(Stored data entries)
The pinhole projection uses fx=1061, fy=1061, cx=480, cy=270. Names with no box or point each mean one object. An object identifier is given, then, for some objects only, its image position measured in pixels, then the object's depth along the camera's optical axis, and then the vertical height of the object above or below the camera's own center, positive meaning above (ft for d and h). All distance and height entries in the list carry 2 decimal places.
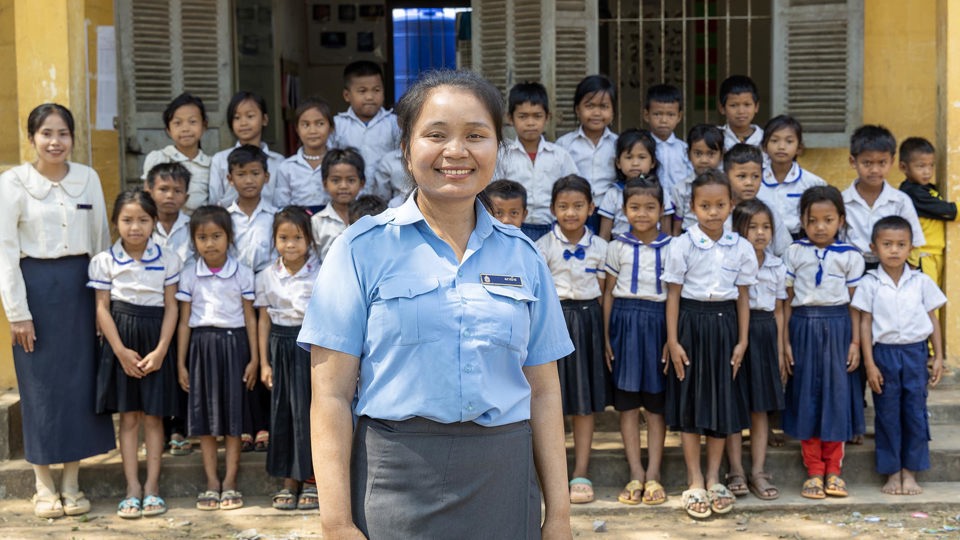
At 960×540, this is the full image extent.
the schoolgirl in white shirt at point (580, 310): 15.08 -1.20
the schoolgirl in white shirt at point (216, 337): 14.89 -1.49
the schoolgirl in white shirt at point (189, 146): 16.58 +1.37
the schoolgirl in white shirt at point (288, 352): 14.67 -1.69
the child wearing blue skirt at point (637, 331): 15.01 -1.50
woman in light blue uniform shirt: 6.54 -0.81
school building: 18.58 +2.88
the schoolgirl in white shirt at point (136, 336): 14.75 -1.45
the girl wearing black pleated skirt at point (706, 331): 14.62 -1.49
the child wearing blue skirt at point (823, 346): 15.10 -1.76
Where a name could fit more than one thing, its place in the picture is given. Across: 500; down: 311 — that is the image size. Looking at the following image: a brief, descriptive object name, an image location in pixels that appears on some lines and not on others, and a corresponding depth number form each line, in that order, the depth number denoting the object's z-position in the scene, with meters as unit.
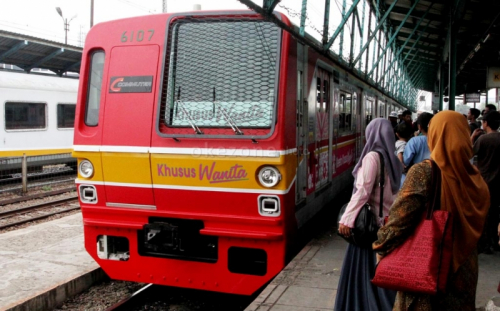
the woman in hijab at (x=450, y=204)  2.32
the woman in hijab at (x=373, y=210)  3.31
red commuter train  4.28
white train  13.75
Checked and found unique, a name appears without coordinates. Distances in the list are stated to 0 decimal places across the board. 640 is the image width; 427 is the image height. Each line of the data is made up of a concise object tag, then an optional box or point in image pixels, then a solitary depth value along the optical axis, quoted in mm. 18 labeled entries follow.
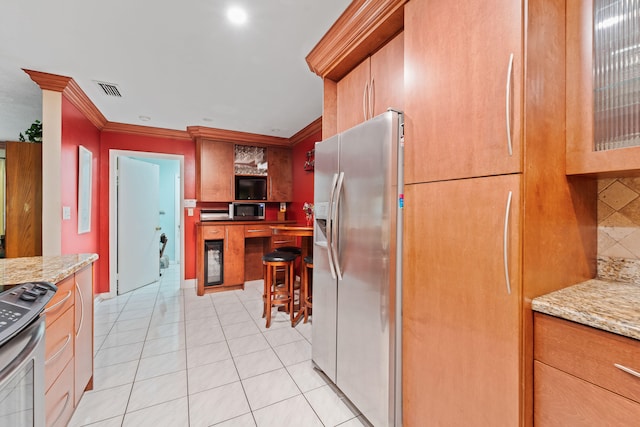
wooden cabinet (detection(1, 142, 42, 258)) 2689
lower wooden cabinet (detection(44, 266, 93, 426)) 1278
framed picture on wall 3057
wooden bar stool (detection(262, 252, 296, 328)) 2865
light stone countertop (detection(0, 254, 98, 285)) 1309
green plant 2945
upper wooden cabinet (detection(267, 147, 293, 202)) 4695
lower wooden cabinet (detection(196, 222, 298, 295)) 4004
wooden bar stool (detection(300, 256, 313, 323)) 2964
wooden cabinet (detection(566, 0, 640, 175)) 1061
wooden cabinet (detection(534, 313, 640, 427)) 774
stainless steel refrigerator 1421
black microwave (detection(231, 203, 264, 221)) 4617
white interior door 3938
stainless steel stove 834
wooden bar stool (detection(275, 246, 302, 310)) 3170
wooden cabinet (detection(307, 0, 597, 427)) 956
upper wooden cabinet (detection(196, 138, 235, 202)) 4230
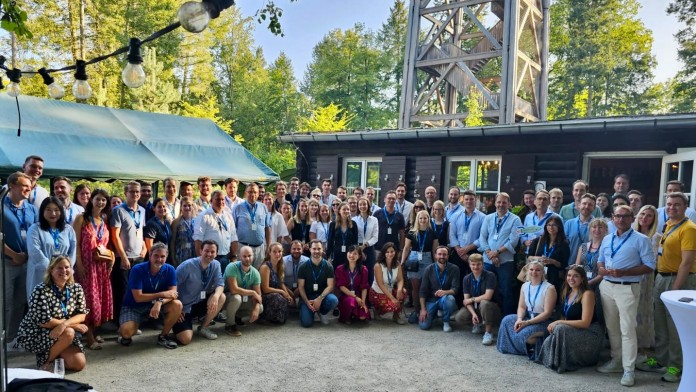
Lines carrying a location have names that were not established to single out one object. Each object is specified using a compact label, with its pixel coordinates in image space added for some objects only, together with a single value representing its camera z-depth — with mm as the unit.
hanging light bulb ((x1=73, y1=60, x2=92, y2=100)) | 4145
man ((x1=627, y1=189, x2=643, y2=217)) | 5820
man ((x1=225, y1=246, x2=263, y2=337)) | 5719
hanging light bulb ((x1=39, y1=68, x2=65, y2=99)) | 6027
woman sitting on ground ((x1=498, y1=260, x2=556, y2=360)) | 5074
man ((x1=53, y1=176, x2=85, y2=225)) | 5156
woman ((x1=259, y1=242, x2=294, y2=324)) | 6113
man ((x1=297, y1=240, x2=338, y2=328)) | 6199
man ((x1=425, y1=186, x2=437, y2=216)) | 7434
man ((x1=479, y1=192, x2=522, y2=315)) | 6078
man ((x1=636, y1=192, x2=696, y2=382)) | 4445
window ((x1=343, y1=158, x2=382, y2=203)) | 12352
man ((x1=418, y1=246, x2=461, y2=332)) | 6176
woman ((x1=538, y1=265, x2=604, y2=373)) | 4746
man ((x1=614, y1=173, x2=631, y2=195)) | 6477
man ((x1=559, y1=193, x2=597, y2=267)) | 5711
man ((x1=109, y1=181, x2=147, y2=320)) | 5355
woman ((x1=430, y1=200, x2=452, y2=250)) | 6844
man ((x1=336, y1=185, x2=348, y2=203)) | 8742
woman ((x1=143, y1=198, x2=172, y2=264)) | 5773
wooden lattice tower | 13320
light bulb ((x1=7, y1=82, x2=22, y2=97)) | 5967
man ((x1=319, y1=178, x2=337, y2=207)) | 8594
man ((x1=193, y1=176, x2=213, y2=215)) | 6629
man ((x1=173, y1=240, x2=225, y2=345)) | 5480
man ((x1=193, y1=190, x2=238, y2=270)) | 5949
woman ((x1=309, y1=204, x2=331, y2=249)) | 7125
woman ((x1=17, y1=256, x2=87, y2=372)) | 4188
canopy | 8789
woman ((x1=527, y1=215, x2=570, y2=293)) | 5605
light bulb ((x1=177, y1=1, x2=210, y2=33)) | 2432
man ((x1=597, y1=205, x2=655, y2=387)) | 4492
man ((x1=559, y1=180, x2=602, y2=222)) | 6055
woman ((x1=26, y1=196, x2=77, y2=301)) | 4535
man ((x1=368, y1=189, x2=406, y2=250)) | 7359
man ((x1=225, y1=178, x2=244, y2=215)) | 7035
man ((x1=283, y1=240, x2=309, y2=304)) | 6605
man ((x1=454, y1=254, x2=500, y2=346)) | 5816
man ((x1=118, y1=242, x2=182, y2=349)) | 5066
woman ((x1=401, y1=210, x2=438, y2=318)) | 6727
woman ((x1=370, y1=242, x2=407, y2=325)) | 6477
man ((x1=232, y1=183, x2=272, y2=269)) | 6633
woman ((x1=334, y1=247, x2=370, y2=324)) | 6273
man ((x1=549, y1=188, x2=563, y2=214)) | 6250
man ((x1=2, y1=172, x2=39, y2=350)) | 4617
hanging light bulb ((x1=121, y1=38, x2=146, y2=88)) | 3240
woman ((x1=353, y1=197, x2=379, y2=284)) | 7066
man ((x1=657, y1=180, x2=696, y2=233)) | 5230
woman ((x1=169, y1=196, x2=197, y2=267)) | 6012
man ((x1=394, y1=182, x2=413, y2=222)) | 7895
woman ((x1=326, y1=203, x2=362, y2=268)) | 6832
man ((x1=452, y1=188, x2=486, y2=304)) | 6660
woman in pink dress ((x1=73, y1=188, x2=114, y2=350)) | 4953
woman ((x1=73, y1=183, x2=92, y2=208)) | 5777
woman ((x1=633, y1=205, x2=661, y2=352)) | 4926
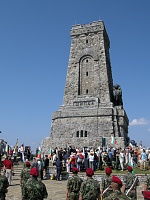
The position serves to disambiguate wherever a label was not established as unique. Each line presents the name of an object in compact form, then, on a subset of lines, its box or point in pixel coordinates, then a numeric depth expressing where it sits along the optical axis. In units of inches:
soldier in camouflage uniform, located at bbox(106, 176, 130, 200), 168.4
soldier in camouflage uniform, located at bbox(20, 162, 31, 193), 373.0
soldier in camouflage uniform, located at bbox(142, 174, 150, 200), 265.4
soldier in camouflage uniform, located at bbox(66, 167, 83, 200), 294.0
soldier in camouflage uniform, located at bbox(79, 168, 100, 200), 252.5
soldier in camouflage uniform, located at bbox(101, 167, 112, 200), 294.4
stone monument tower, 1208.8
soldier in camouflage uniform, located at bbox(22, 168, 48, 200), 233.6
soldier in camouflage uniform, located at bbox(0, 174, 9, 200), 281.4
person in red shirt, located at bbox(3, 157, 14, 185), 505.3
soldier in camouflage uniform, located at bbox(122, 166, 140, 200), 285.0
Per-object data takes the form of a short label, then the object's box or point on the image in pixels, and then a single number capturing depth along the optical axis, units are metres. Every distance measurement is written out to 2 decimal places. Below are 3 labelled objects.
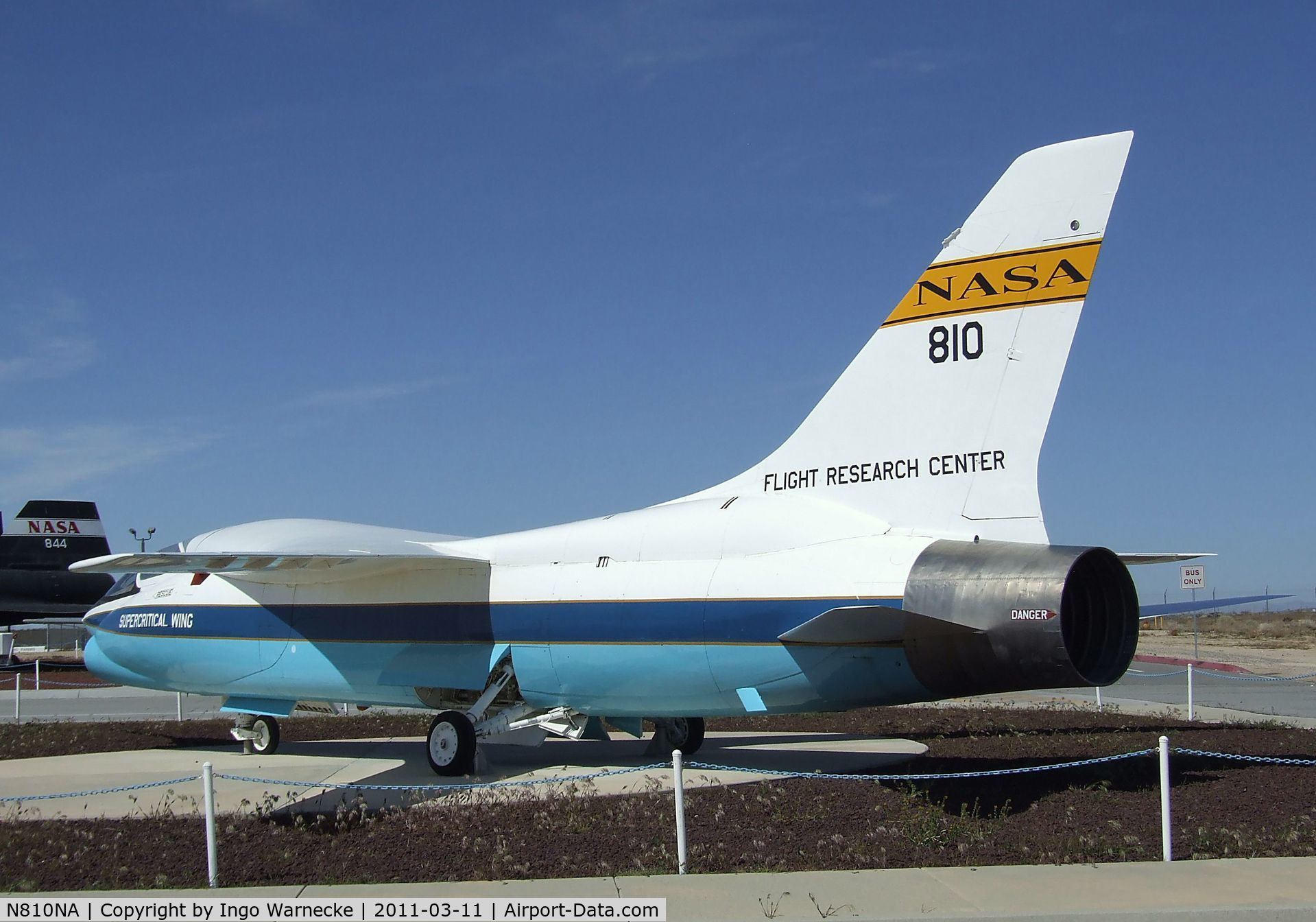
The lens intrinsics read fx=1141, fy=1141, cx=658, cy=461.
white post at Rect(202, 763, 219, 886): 8.03
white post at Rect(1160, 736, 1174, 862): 8.21
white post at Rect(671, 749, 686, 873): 8.16
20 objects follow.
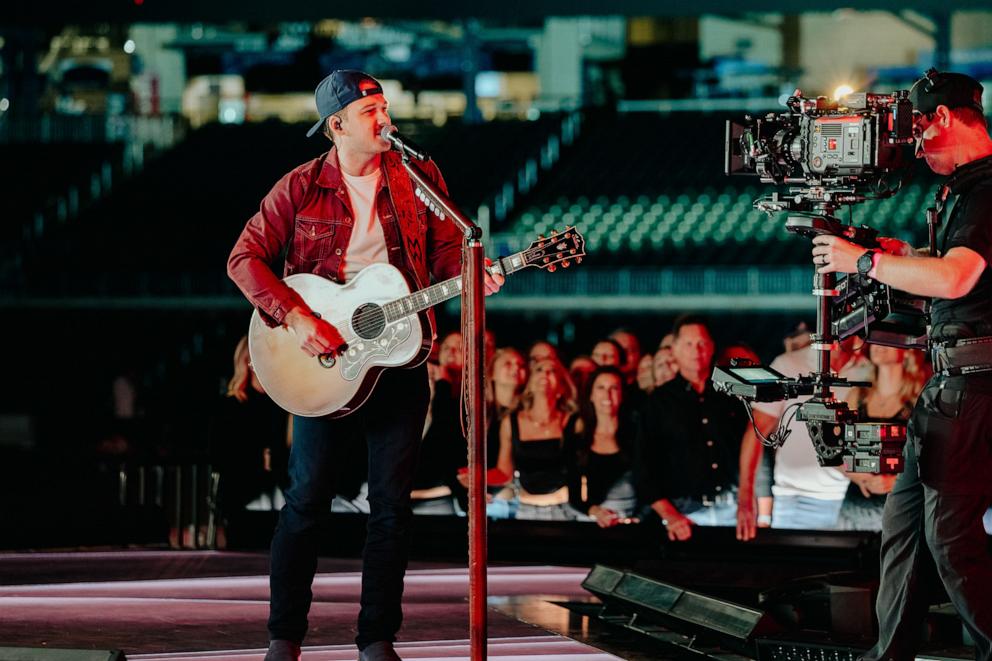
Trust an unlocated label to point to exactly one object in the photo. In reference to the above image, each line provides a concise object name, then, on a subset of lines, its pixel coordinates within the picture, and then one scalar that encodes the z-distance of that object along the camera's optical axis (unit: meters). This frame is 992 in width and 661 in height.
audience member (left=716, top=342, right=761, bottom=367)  13.26
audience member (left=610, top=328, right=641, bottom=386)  15.97
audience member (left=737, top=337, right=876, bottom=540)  13.33
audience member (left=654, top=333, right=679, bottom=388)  14.32
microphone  7.72
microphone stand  7.43
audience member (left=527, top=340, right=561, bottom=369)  14.43
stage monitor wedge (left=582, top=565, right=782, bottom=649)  9.66
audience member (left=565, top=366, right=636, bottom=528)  13.85
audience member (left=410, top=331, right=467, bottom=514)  14.52
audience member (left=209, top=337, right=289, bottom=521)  14.63
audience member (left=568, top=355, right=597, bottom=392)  14.89
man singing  8.50
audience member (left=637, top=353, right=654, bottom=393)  15.52
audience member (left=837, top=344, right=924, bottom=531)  13.20
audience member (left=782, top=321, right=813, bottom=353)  14.26
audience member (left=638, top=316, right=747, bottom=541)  13.49
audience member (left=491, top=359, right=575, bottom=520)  14.13
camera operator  7.86
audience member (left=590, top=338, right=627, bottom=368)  15.70
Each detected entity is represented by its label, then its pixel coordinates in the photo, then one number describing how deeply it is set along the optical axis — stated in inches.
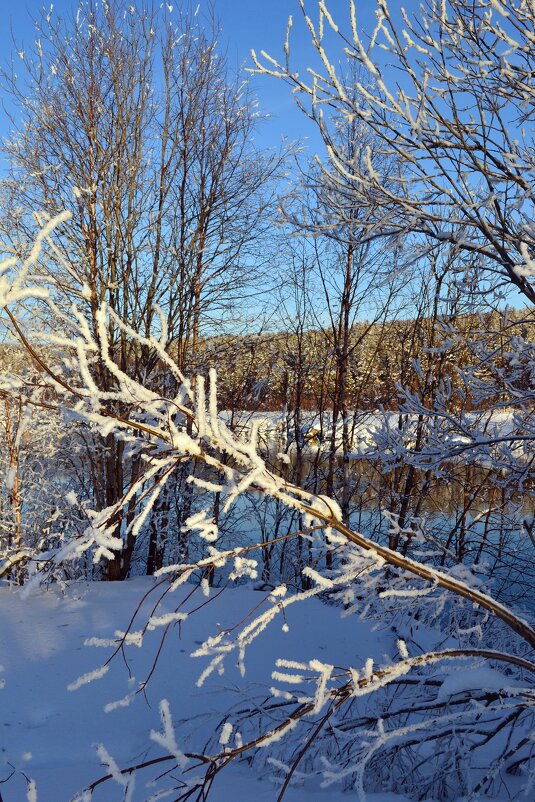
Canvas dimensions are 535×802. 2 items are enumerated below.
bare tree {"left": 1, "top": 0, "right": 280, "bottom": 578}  255.0
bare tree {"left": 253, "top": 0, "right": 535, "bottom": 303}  101.0
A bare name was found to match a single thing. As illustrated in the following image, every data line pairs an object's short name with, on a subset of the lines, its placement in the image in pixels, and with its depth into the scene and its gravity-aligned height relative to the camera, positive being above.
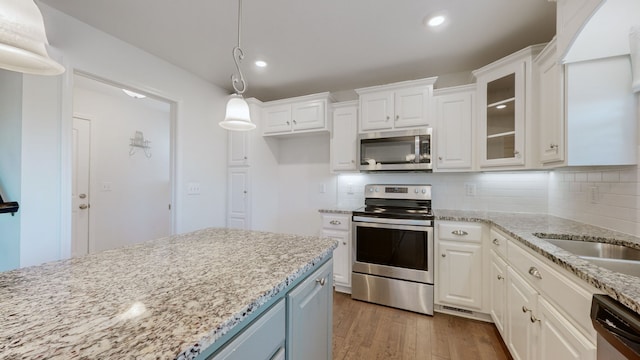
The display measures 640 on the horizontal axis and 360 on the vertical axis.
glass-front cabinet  1.89 +0.63
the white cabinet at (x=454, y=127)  2.28 +0.54
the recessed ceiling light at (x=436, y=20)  1.72 +1.18
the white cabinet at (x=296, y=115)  2.76 +0.79
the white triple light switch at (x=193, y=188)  2.63 -0.10
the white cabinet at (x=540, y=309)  0.90 -0.61
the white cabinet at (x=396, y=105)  2.37 +0.79
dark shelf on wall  1.50 -0.19
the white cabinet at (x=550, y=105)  1.54 +0.54
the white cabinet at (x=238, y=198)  2.96 -0.24
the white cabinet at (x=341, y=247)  2.49 -0.71
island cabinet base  0.66 -0.52
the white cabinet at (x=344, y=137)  2.71 +0.50
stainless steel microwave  2.36 +0.32
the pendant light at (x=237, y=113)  1.47 +0.41
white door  3.02 -0.11
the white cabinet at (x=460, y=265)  2.03 -0.73
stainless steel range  2.16 -0.72
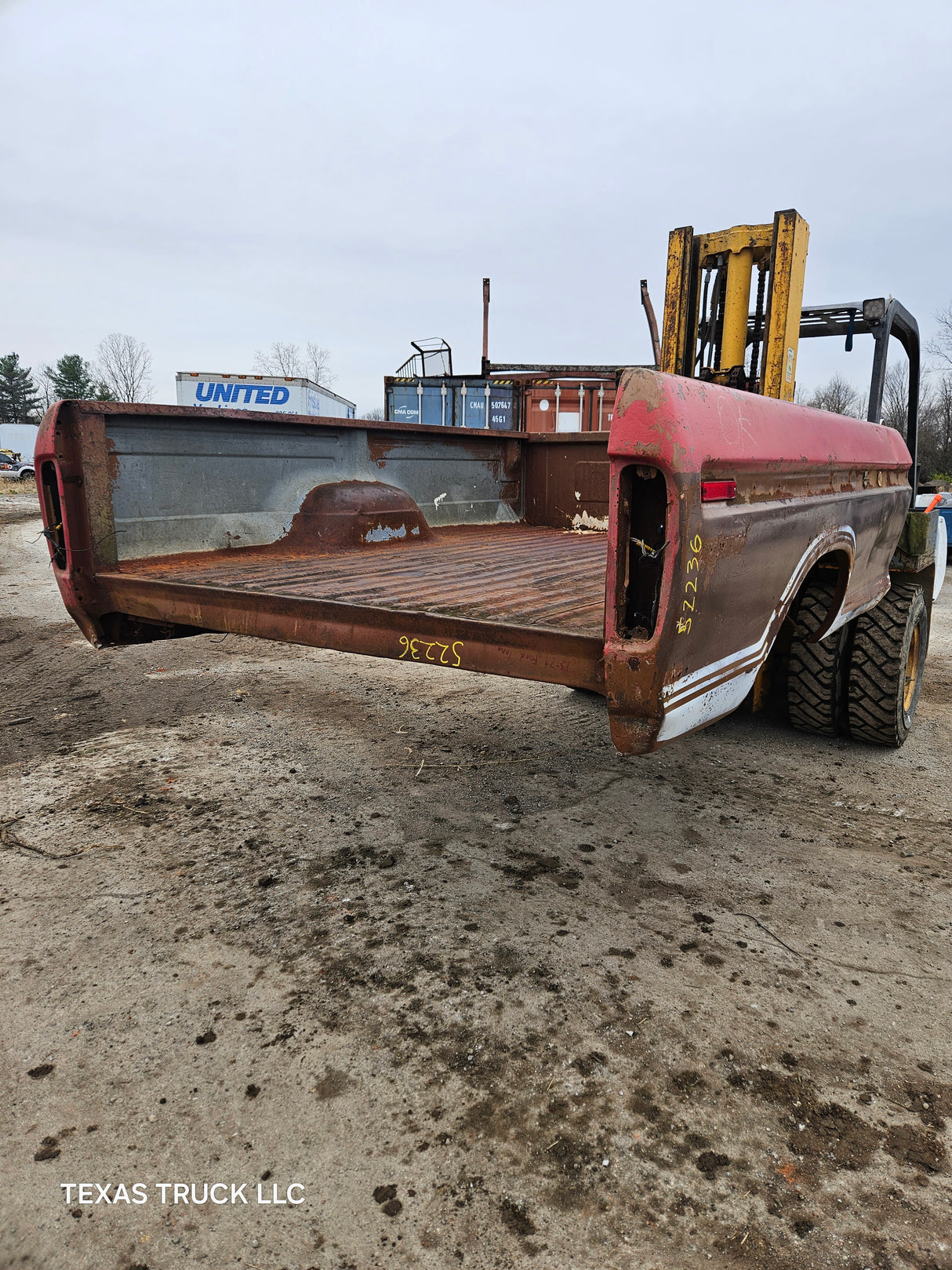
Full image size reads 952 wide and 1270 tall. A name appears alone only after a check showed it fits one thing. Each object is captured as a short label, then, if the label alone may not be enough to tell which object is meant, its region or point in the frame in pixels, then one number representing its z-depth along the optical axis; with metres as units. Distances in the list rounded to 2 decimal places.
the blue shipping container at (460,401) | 14.28
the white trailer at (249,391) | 18.61
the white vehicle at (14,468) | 32.66
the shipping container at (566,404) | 14.09
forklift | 4.13
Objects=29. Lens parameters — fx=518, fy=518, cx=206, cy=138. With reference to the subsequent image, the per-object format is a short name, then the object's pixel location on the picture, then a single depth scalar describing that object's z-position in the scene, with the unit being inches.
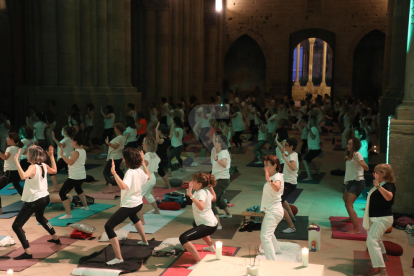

What the exercise asks
The required answer is the exact run of lines above starting at the line with "audience member (left=527, top=340, right=561, bottom=369)" and ending at the line with "audience member (left=638, top=316, right=747, bottom=541)", with both ends present.

The answer
audience member (left=527, top=340, right=561, bottom=369)  14.43
stage monitor wedge (left=582, top=565, right=782, bottom=649)  9.66
audience member (left=565, top=366, right=636, bottom=528)  13.85
audience member (left=410, top=331, right=467, bottom=514)  14.52
audience member (left=209, top=337, right=289, bottom=521)  14.63
audience member (left=568, top=355, right=597, bottom=392)  14.89
man singing  8.50
audience member (left=637, top=353, right=654, bottom=393)  15.52
audience member (left=837, top=344, right=924, bottom=531)  13.20
audience member (left=782, top=321, right=813, bottom=353)  14.26
audience member (left=638, top=316, right=747, bottom=541)  13.49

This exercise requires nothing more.